だま ―僕らは異界を求めてる?―

 ゲゲゲの鬼太郎という妖怪が主人公という主人公の漫画がある。作者の水木しげるさんは亡くなられたが、今も根強い人気があるようだ。この漫画には鬼太郎をはじめ、ネズミ男、ネコ娘、一反木綿、ヌリカベ、といろんな妖怪が出てくるが、中でも目玉おやじというキャラクターが強い印象を残す。鬼太郎の父親である目玉おやじは目玉に胴体がついているというグロテスクな見かけなのだが、その身体の小ささ故か、なんだか愛らしい。

 ゲゲゲの鬼太郎だけではなく、妖怪変化の話が僕は昔から妙にすきだ。どうやらそれは僕だけではないらしい。『鬼滅の刃』など異界に生きる存在が出てくるアニメや漫画が社会現象となるほど人気が出ている。こうした魑魅魍魎に普通の社会に生きている我々はどうしてか興味を惹かれてしまうようだ。

 河童についての企画展が博物館であったから、いそいそと出かけた。河童にスポットを当てた変わった展覧会だなと思って行ったのだが、結構、見に来ている人が多かった。
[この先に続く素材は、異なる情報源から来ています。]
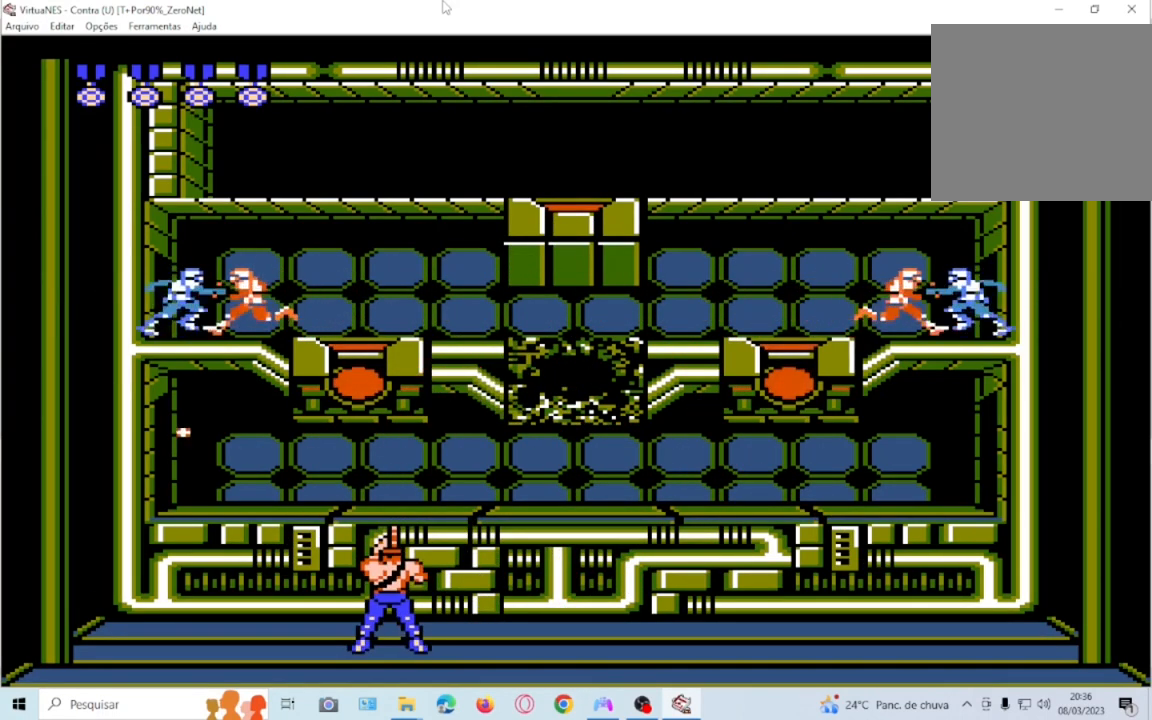
Gameplay with a controller (PlayStation layout); each line is a JSON object with the inputs held at the frame after it. "events" lists button and stick changes between this image and that frame as [ms after this image, input, new state], when the widget could be followed in between. Not read: L3 R3 left_stick right_stick.
{"buttons": ["DPAD_UP"], "events": [[33, "SQUARE", "down"], [133, "SQUARE", "up"], [200, "SQUARE", "down"], [233, "DPAD_LEFT", "down"], [300, "SQUARE", "up"], [367, "SQUARE", "down"], [400, "DPAD_LEFT", "up"], [467, "SQUARE", "up"]]}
 僕は川を研究のフィールドのひとつとしているので、河童にはずっと興味があった。河童にはどうして頭に皿があるのか、どうして相撲をとったり、キュウリが好きだったりするのか、謎だらけで、面白い。その企画展では昔からの河童に関する資料がたくさんあって、どれも面白くて飽きなかった。僕が謎と感じていた事に対する答えもはっきりしたものがなくて、逆に少し安心した。

 それにしても、どうして僕たちは妖怪変化に興味をそそられるのだろうか?

 それは身近にあったはずのよくわからない場所、異界というものが昨今、普通の生活では感じられなくなったせいではないかと思う。夜になっても街は灯りで照らされ、異界どころか闇を探すのが難しいほどだ。僕らは本能的に異界にアクセスしたいという感情を持っていて、異界の不気味さ、不思議さというものを時には感じたいのではないだろうか。

 異界というものはどこにあるのだろうか?それは自然と人間の境界にあるのではないかと僕は思う。妖怪も鬼も自然と人間の社会の隙間にひっそりと生きている存在であるような気がする。そういう意味で、自然と人間の関係について考えることが多い環境研究の世界と近いものがあるのではないだろうか?そのせいか分からないが、僕は異界の存在である妖怪変化の話にすごく興味がある。

 全てが分かりきった、かっちりした世界では僕たちは窮屈できっと生きていきにくい。

 何が起こるか分からない世界は不安だ。しかし、だからこそ希望を持つことができるのかもしれない。

 異界というものは僕たちの希望の扉なのかもしれない。